Supplied material -
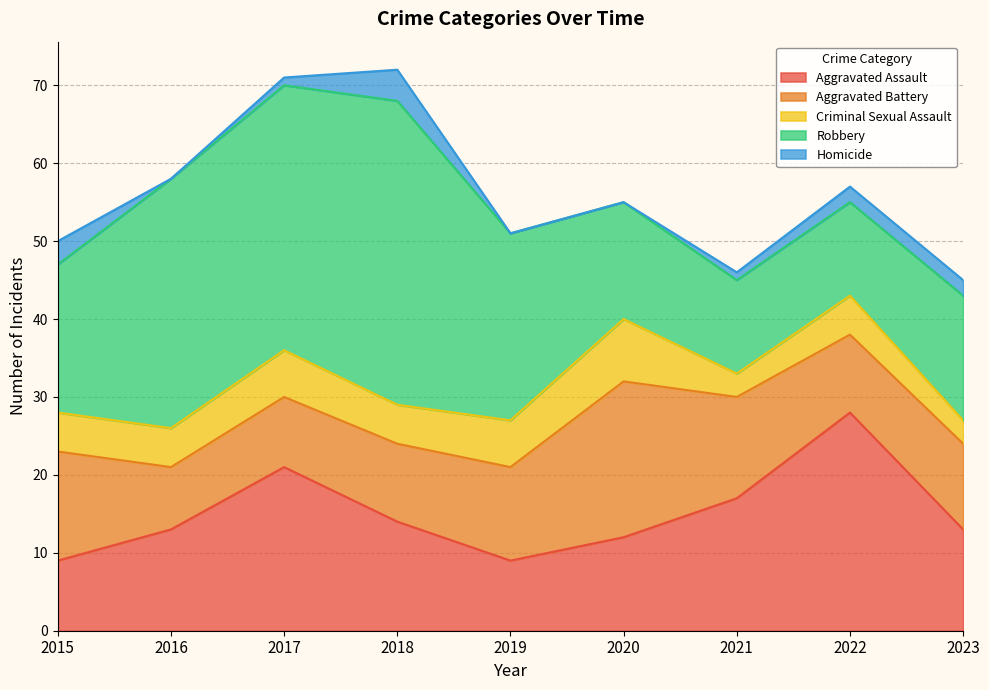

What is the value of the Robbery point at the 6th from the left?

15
==
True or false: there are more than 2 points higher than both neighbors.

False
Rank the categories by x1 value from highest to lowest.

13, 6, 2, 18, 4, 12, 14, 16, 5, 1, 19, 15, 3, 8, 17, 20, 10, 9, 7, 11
--
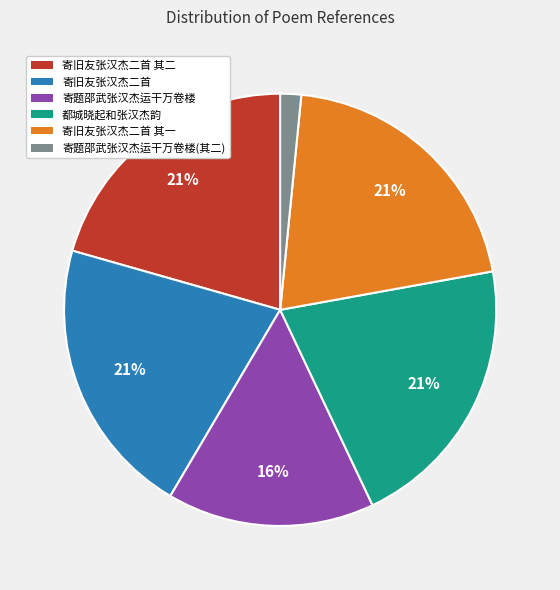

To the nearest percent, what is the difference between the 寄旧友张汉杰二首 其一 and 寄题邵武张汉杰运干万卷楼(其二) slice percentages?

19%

What you are asked to do - Pick out every line in the items above that contains the word "from", and copy each one in full.

Task result -
What is the value of the Robbery point at the 6th from the left?
Rank the categories by x1 value from highest to lowest.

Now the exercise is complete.